Well drinks. Not “Fantastic drinks.” Not “Listen-guys-I’m-gonna-be-shutting-off-all-my-social-media-accounts-during-my-blue-period drinks.” They’re just well. And that’s fine.
See, well drinks are made with “well liquors,” the workhorses of our drinking and socializing lives and the bottles that constitute the “well bar.” If you go to a bar and order a vodka soda, you’ll be getting the well vodka; anytime you don’t specify a booze, you’ll get the well selection of whatever’s appropriate for that drink. What’s nice is this system allows your friendly, or even surly, neighborhood bartender to maintain consistency and offer you a bit of affordability. What’s nicer is that you can build your own well bar at home by the same principles the pros build theirs.
And why wouldn’t you? Sure, we all love that token bottle of Single Malt or the mini collection of sipping tequilas we’ve got going on. But the well can keep thirsts slaked on a more regular basis. The “damn, what a Wednesday, who’s up for some Palomas?” basis. But before you start buying up bottles, it’s important to understand the purpose of well liquor. It’s not just about relative price versus quality range comparison. Although that’s a huge factor, you shouldn’t reach to the bottom of the bottom shelf because the price is right. Well liquors tread a beautiful middle ground where tastiness meets comparative affordability. And there’s another important factor: well liquors are tasty but they’re not pushy. They don’t enrobe your palate in briny smoke or take your senses on a forced tour of English botanical gardens and juniper groves. They need to be moderate — but good— so they can be flexible, applicable to a variety of drinks since you’ll be serving them at your home bar. And then, yes, asking for tips.
One of the great steals in the annals of rye whiskey, and drinking generally. A bottle of this spicy, warm, not-at-all-harsh whiskey would cost you less than $20, which means, despite the markup you’ll find in any bar, you’re gonna get a solid drink, mixed or straight up.
You get a higher proof gin but it’s mellowed, as in it’s not a hiss in the face, because of some savory juniper balanced with sweet spice and citrus notes. Not heavily herbal or vegetal (see the whole thing about nothing announcing itself). Good for a bartender — professional or home — because it’s also just about $20 and it’s also happy to mix into a huge variety of cocktails or just a glass with some ice.
One of the beauties of a good well liquor is that it’s usually widely available, like Espolòn tequila. You can go straight silver, a good bet for mixing, though the reposado spends six months in white oak, meaning it can straddle the gap between a decently affordable sipper or something to mix as part of your (increasingly magnificent) well.

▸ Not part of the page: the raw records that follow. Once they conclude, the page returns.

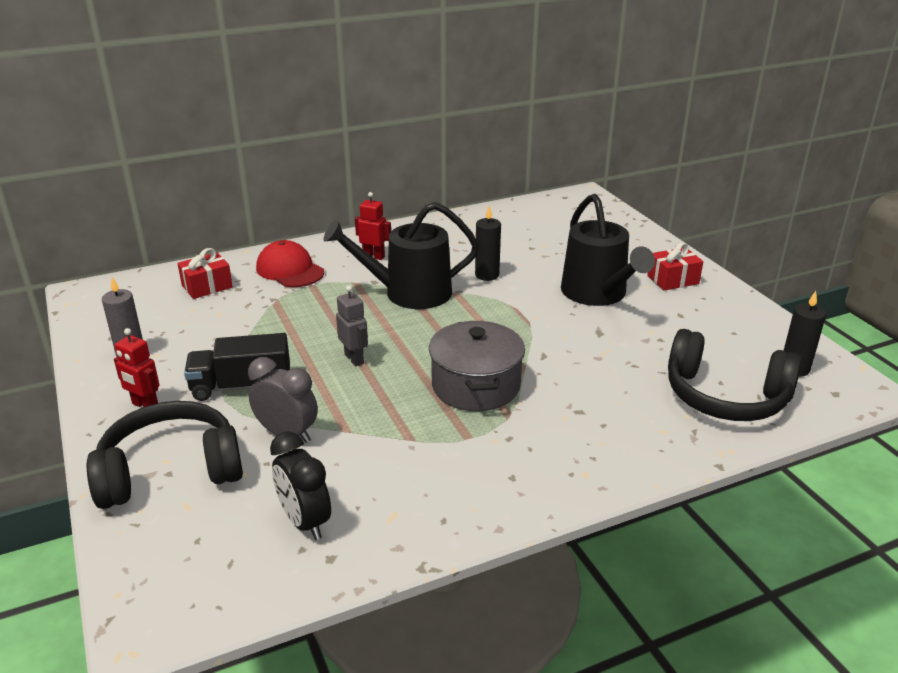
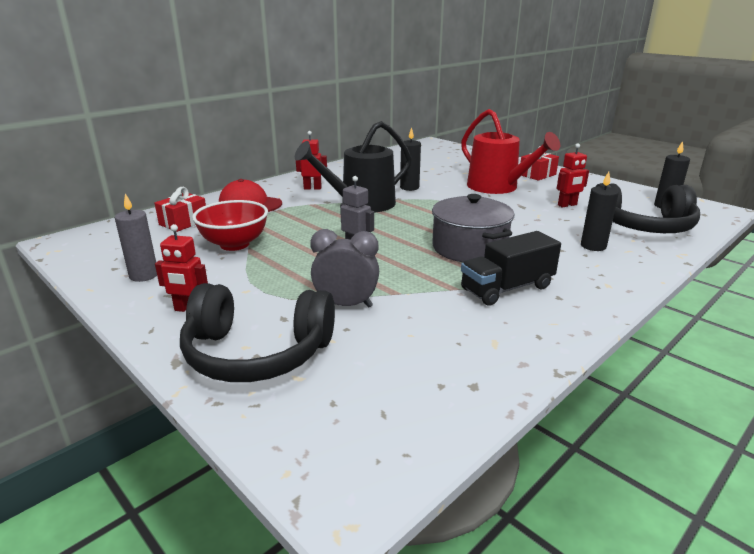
camera: 20 degrees left, 5 degrees down
black headphones [87,401,243,509] -> black headphones turned 135 degrees counterclockwise [180,283,335,382]
black truck [184,333,290,401] -> black truck moved to [461,231,561,306]
black clock [270,432,331,540] -> none
black watering can [561,194,655,306] -> red watering can [461,109,560,194]
none -> red bowl [192,200,268,251]
none -> red robot [557,143,589,208]
none -> black candle [581,172,619,251]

Seriously, vodka is a spirit that’s intentionally stripped of all of its character. What you’re left with is texture— variably smooth vodkas that can feel more or less rich or oily or burning-hot on the tongue. And then, yeah, there’s the fact Smirnoff won that New York Times taste test against some much more expensive labels.
This is a bourbon that’s so affordable and so consistent, it’s why bartenders of every stripe (from amateur to suspendered-mustachioed pro) like to stock up on the stuff. It’s not the most integrated bourbon you’ll find, a bit perkier with the spice and less caramelly rich, but a roundly awesome bourbon at that price range.
Chances are you’ve seen this bottle behind some bar, sometime in your life, and that’s because it’s both affordable — typically under $30 — and stylistically perfect. Brisk biting notes of juniper, bright citrus, and even a bit of cracked pepper. Highly serviceable in a G&T but just as easy to mix into a Negroni or Gimlet.
You can get good darker rums for a very good price, but if you want a drink like a daiquiri or even something to chuck over some ice on a hot day, this Nicaraguan rum will do the trick. Surprisingly supple, with a bit of fruit though no residual sweetness. Even a little lime and ice and you — and your “bar” guests — should be happy campers.
You can, no doubt, find blended Scotch in the wells of many bars and you can make a point of stocking them in your own. But Jameson’s also the most popular Irish whiskey in the world for a reason. You get the grass and meadow florals of a lot of Irish whiskies, with a hit of something chewy, richer and a bit fruity as you dig in. Clearly good enough for a shot and a beer, though why not treat yourself to a tumbler and sit back, admiring your newly stocked well?